**TASK SET:**
1. Answer these from the patent excerpt on the sewing machine body, one line each:
(a) What does the method weld to the frameworks to form the sewing machine body?
(b) By what process is a conventional sewing machine body made?
(c) What drawback of aluminum casting does the excerpt state?
2. Summarize the patent excerpt on the sewing machine body in two sentences.
3. Carry on the patent excerpt on the sewing machine body from where it stops.

**EXCERPT TO READ:**
▼

Sewing machine body and method for making the same

Abstract

A method for making a sewing machine includes step of cutting a board into pieces with desired sizes; step of pressing the pieces to have deformation portions to obtain enclosed or semi-enclosed parts; step of welding sides of each of the parts into welding portions so as to obtain frameworks with hollow interiors; step of welding connection plates to the frameworks to form the sewing machine body, and step of final finishing the sewing machine body. The sewing machine body includes a main frame composed of frameworks which are composed of a plurality of sidewalls and each framework includes a hollow interior defined and enclosed by the sidewalls. Connection plates are used to connect the frameworks.

Description

FIELD OF THE INVENTION

BACKGROUND OF THE INVENTION

A conventional sewing machine body is made by way of iron casting which is heavy. The body is bulky and has a rough surface condition which does not meet the required specification and configuration. Therefore, further processes of machining and surface treatment are required to the body and this takes a lot of labor and time. Aluminum casting is developed to manufacture the sewing machine body within the past thirty years and may obtain a light in weight body. Nevertheless, the cost of the material and the molds is so high that cuts the benefits of the manufacturers.

▲

**ROWS:**
▼

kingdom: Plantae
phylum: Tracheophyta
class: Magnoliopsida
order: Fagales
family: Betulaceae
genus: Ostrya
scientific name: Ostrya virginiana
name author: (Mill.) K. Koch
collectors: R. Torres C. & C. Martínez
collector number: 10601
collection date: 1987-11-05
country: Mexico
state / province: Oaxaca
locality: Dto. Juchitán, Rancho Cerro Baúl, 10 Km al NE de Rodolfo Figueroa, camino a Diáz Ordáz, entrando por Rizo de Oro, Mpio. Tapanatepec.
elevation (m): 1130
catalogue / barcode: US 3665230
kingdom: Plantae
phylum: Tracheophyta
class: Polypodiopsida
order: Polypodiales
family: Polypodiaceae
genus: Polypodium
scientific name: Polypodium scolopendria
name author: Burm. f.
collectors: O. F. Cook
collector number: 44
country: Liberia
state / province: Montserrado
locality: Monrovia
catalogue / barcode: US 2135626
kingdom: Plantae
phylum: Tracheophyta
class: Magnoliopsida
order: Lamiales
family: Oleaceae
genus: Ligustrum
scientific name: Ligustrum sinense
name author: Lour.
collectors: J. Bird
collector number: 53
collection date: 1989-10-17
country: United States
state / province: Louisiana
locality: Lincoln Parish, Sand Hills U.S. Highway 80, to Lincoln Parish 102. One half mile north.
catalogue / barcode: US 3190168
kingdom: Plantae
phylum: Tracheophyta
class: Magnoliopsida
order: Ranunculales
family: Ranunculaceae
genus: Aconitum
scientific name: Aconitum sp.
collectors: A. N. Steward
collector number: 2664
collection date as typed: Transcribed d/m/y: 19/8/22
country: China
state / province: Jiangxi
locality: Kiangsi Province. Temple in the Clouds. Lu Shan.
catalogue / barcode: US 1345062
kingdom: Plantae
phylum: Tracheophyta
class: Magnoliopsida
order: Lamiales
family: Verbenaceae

▲

**RESPONSE LIST:**
1.
(a) Connection plates.
(b) Iron casting.
(c) The material and the molds cost so much that the manufacturers' benefits are cut.

2. The method cuts a board into pieces, presses them into enclosed or semi-enclosed parts, welds their sides into hollow frameworks, and joins the frameworks with welded connection plates before final finishing. Conventional bodies are made by heavy iron casting that needs extra machining and surface treatment, and the lighter aluminum casting has high material and mold costs.

3.
The latest method for making the sewing machine body is to make an integral body composed of the base, the upright part and the arm from a single plate. The parts of the transmission mechanism in the sewing machine body are supported by flanges in the integral body. The support to the parts is not strong enough to bear the severe vibration and the actions of the moving parts, especially to the transverse force applied to the flanges. The flanges will be bent or deformed by the frequent impact forces coming from the moving parts and the deformation of the flanges affects the position of the needle bar. This results in abnormal impact between the needle bar and the shuttle of the mechanism so that the result of the sewing cannot be satisfied. Besides, the bending and/or deformation of a large-area pressing to a metal plate are difficult to control. In order to obtain a better result, especially for the periphery of the plate and the depth of the base, the pressing actions have to be taken several times.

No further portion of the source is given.